What you are asked to do:
Images stay out; everything else in the records is to be set down exactly.

Dataset records:
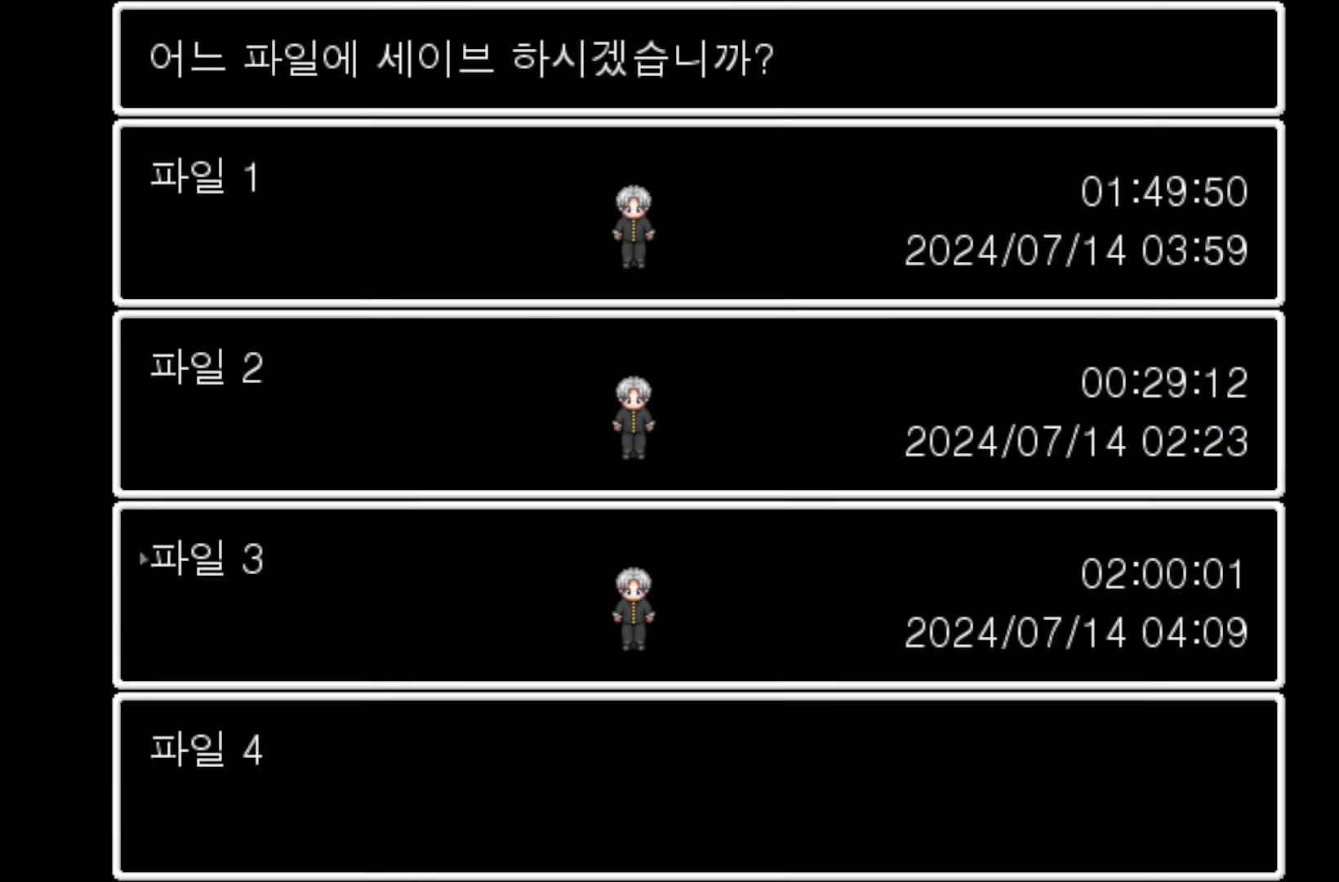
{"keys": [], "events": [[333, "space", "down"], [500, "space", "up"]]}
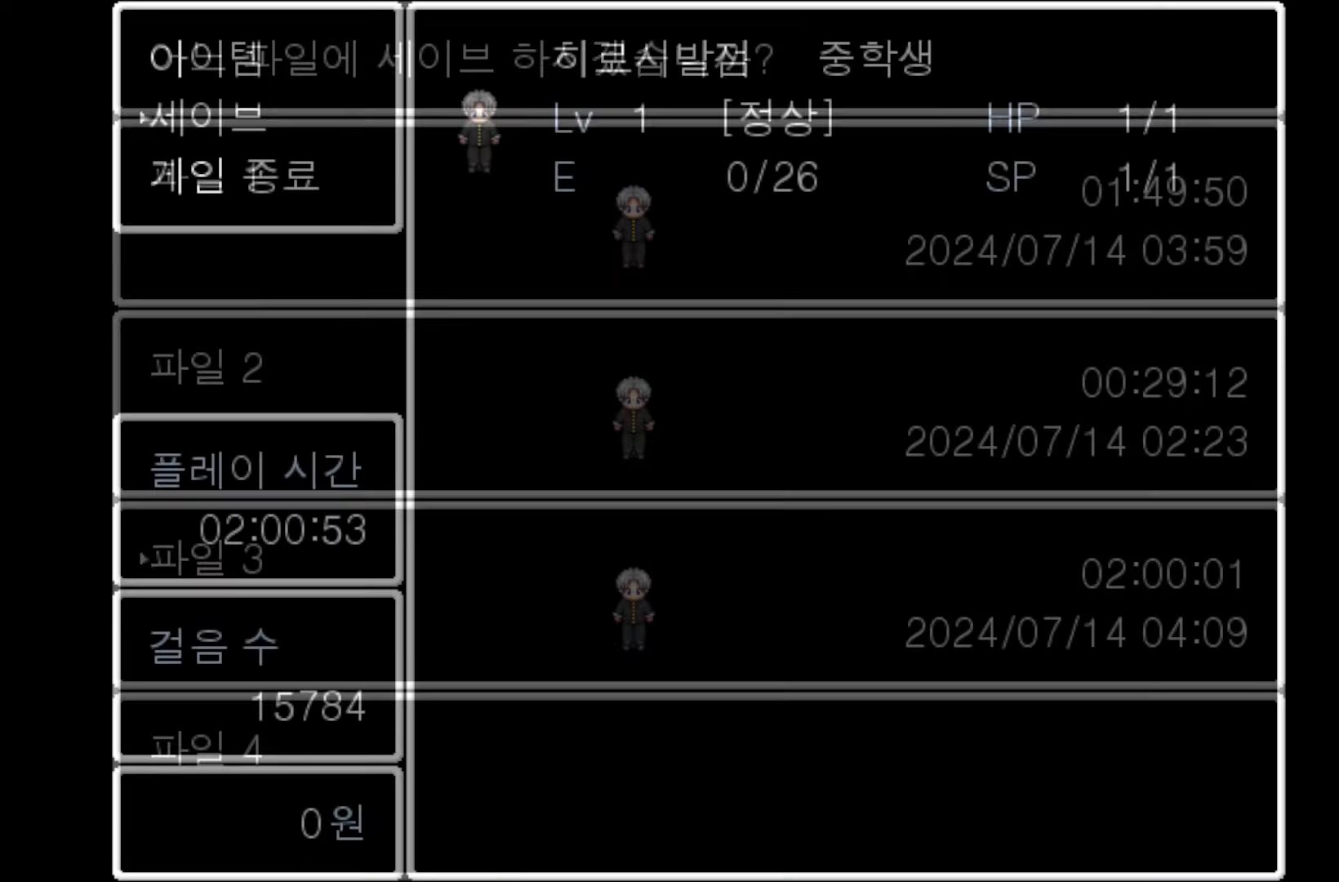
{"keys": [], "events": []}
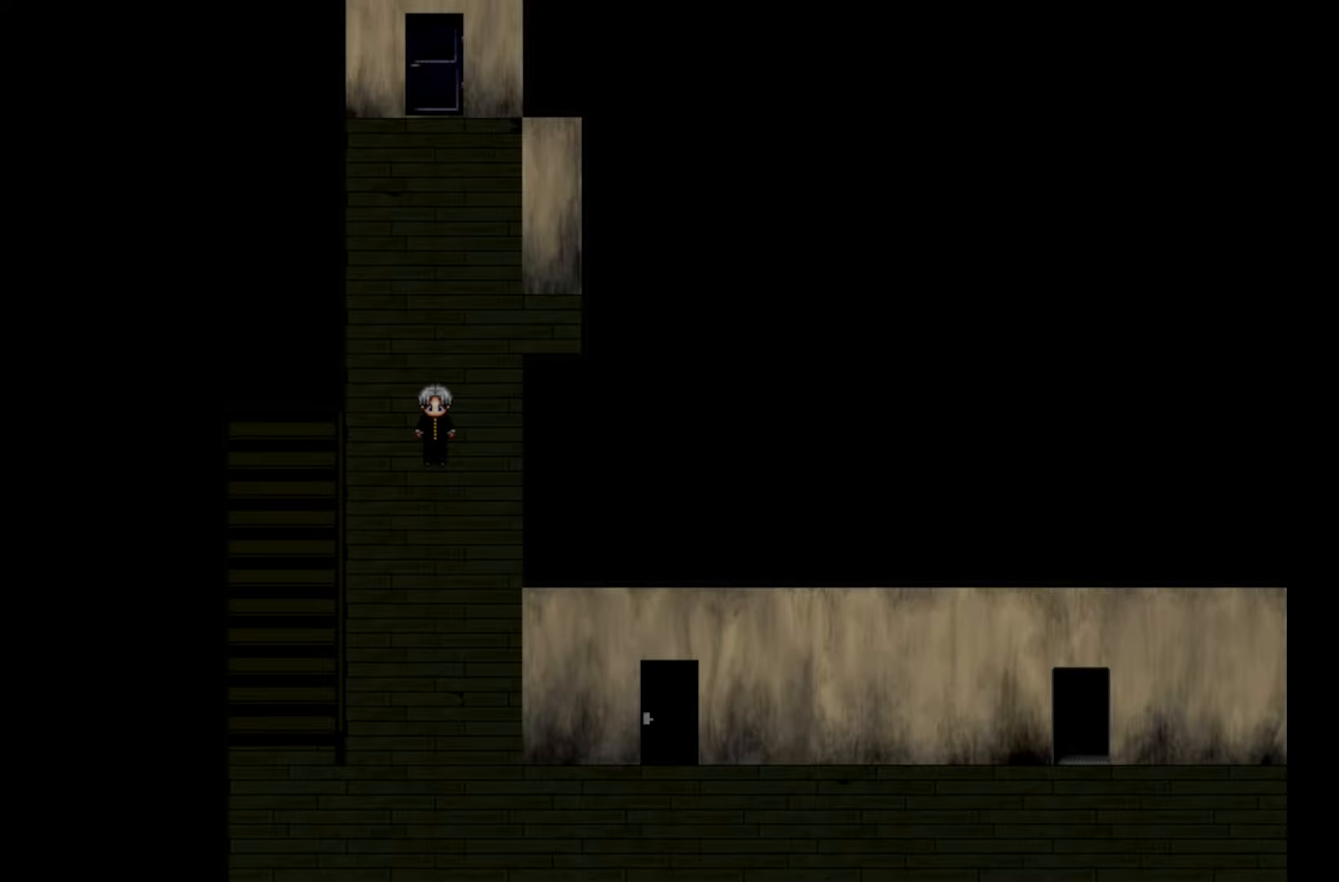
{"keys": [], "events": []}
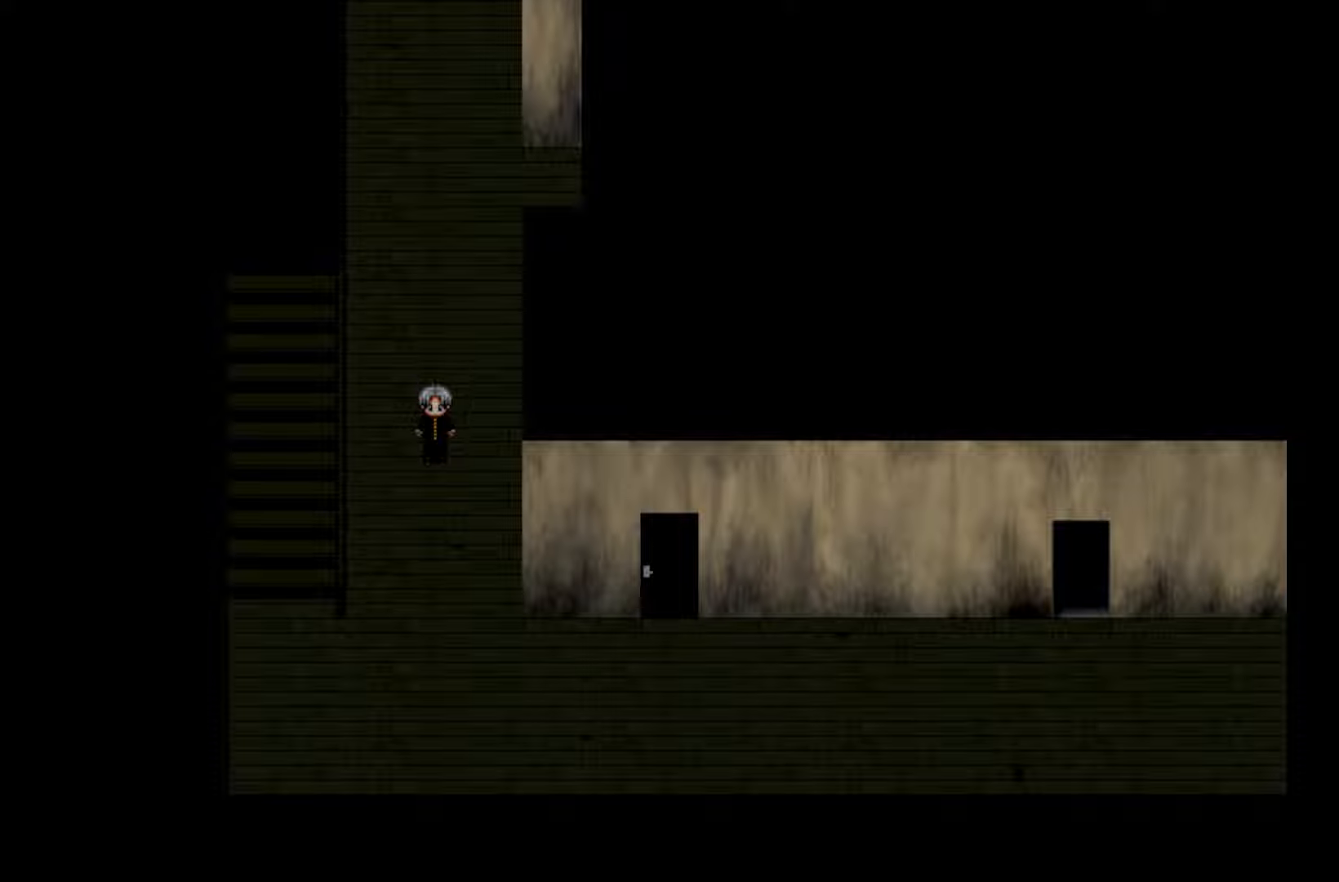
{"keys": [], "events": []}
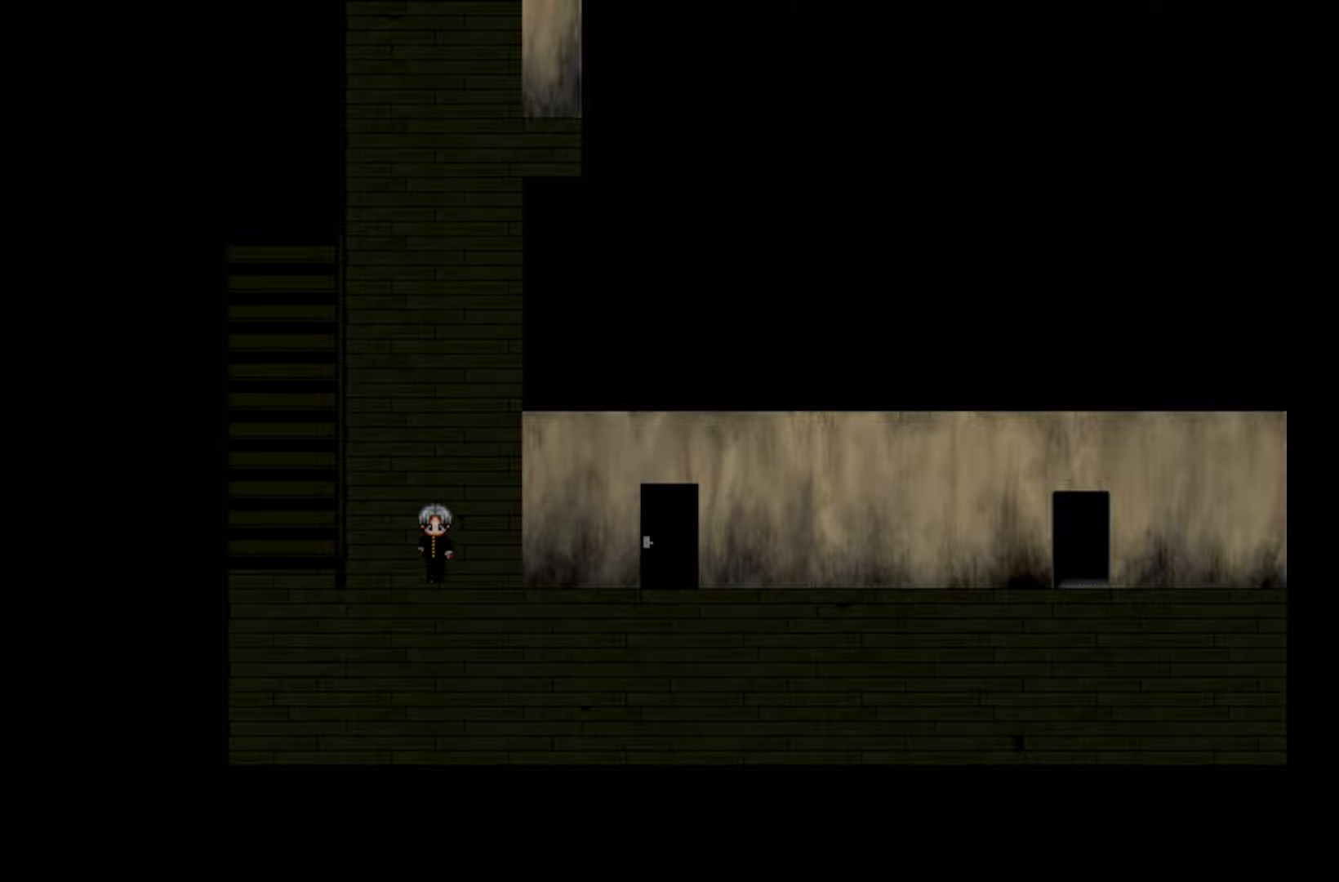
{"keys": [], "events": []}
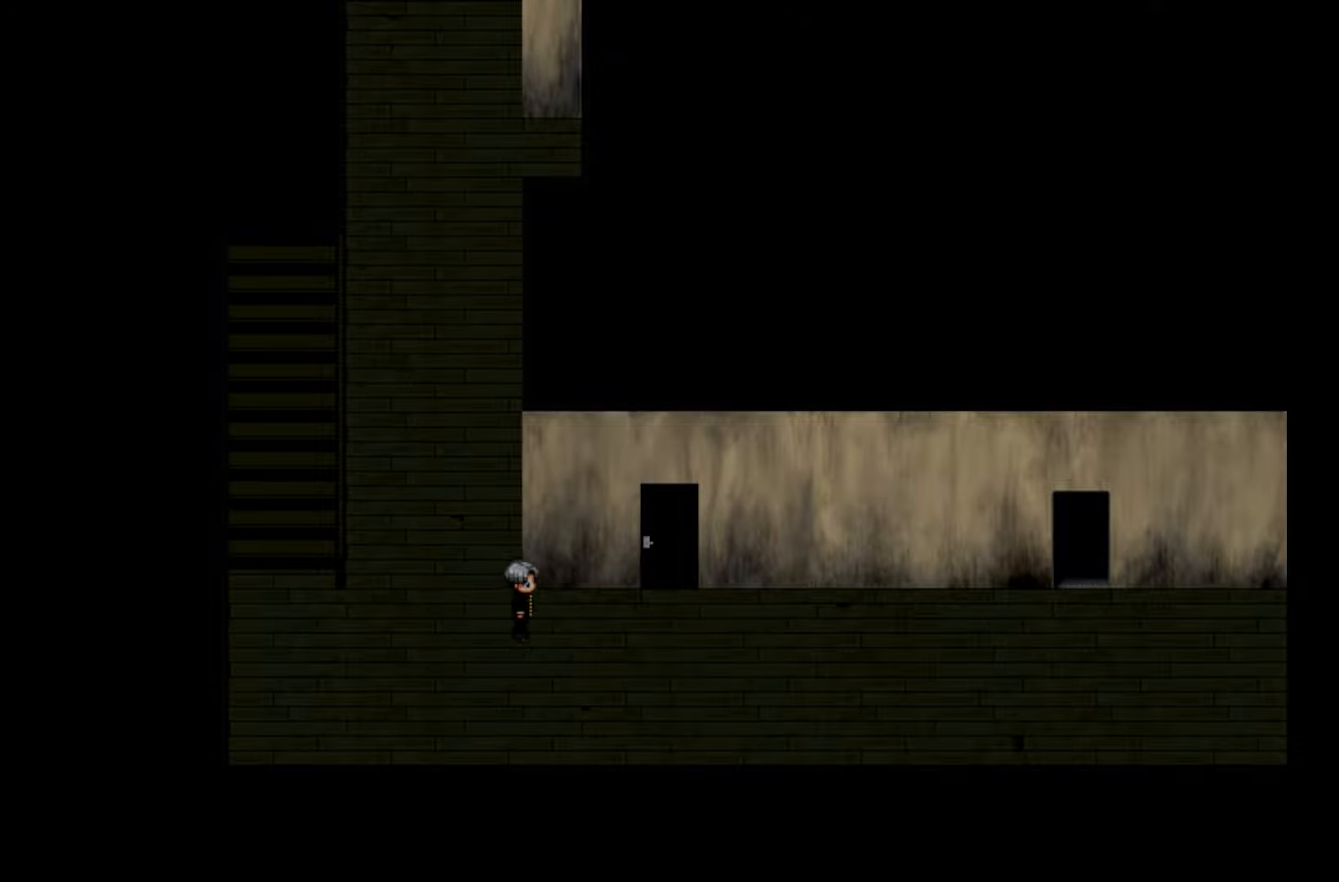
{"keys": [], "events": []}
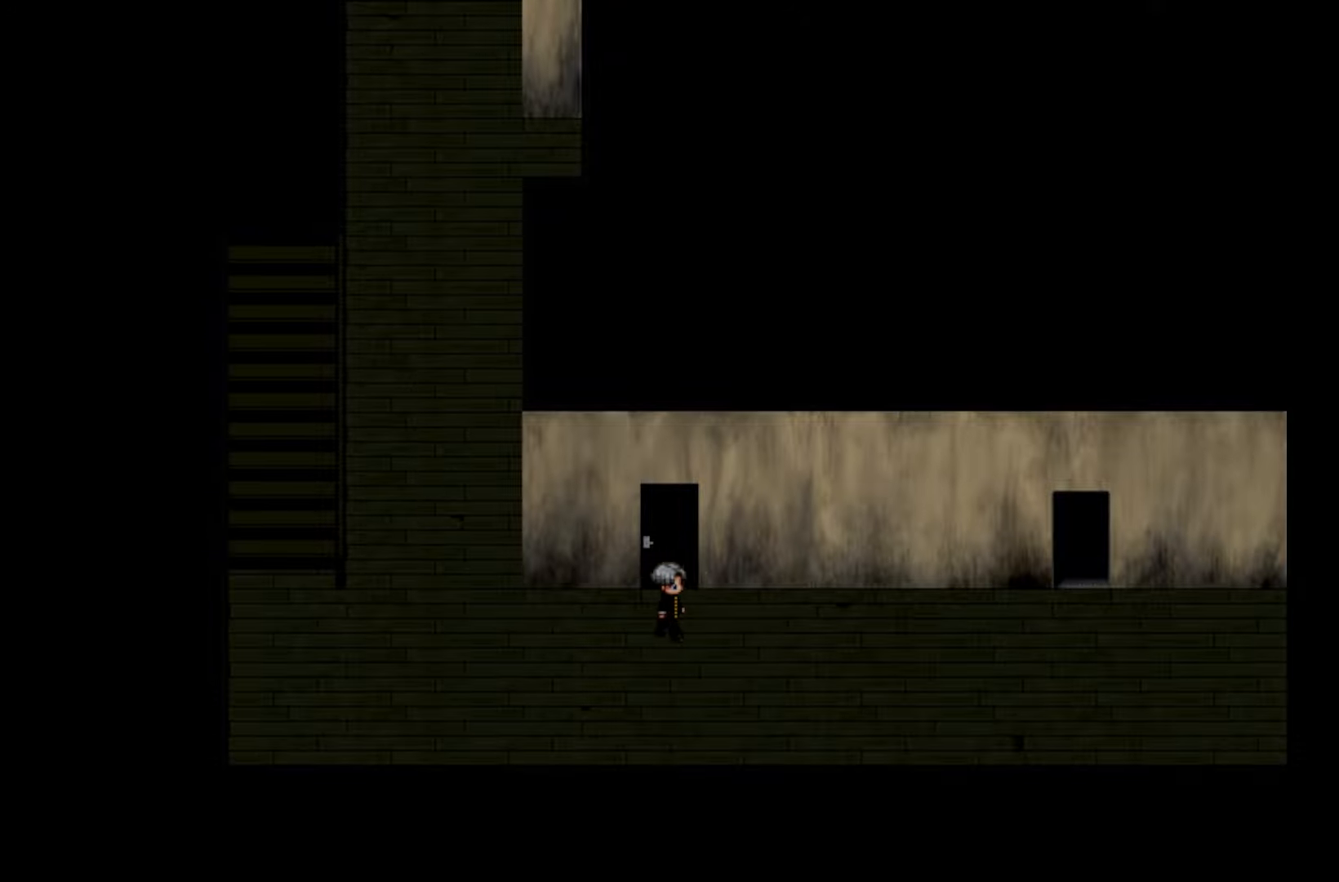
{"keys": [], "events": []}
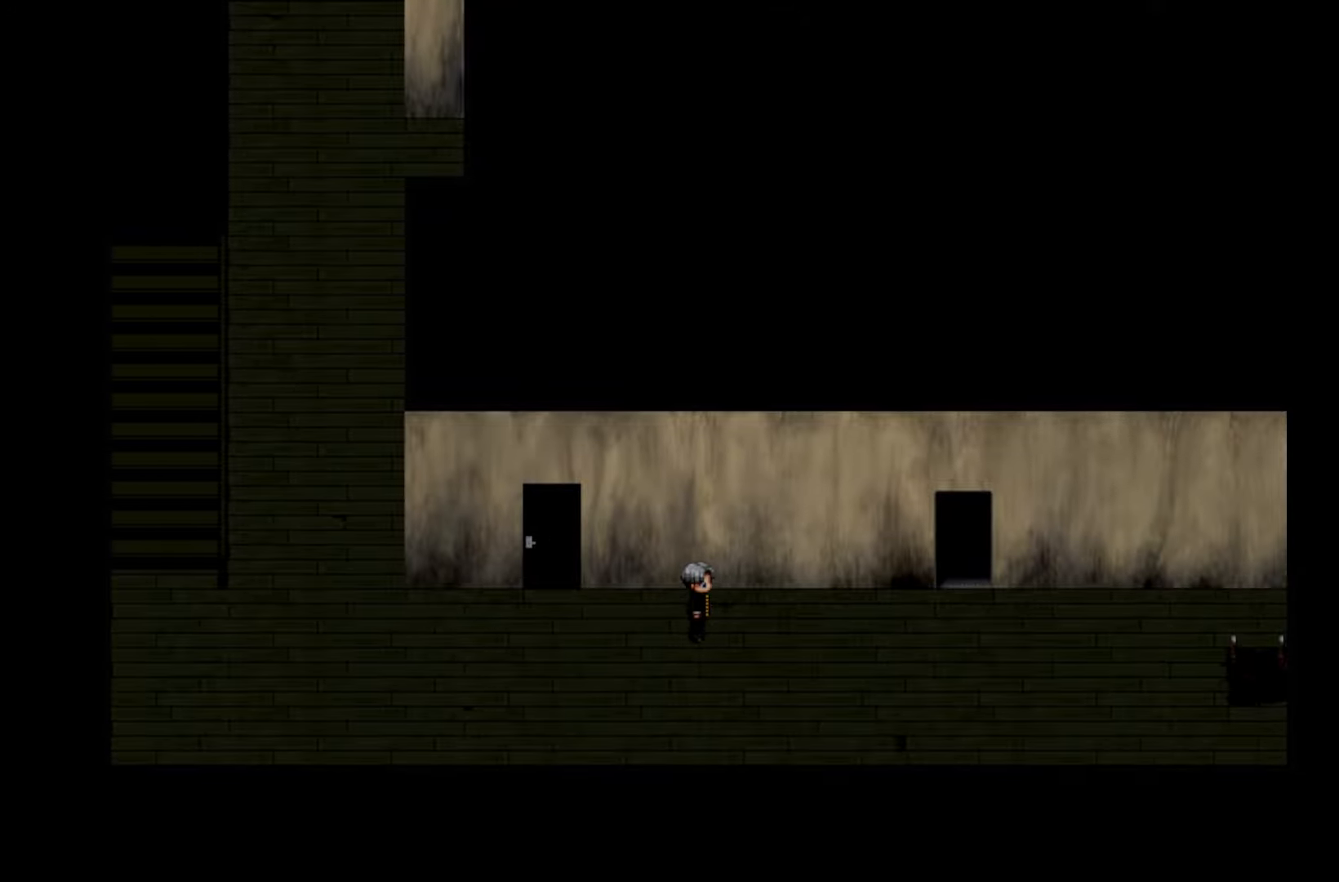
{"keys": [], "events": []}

Problem solution:
{"keys": [], "events": [[333, "space", "down"], [500, "space", "up"]]}
{"keys": [], "events": []}
{"keys": [], "events": []}
{"keys": [], "events": []}
{"keys": [], "events": []}
{"keys": [], "events": []}
{"keys": [], "events": []}
{"keys": [], "events": []}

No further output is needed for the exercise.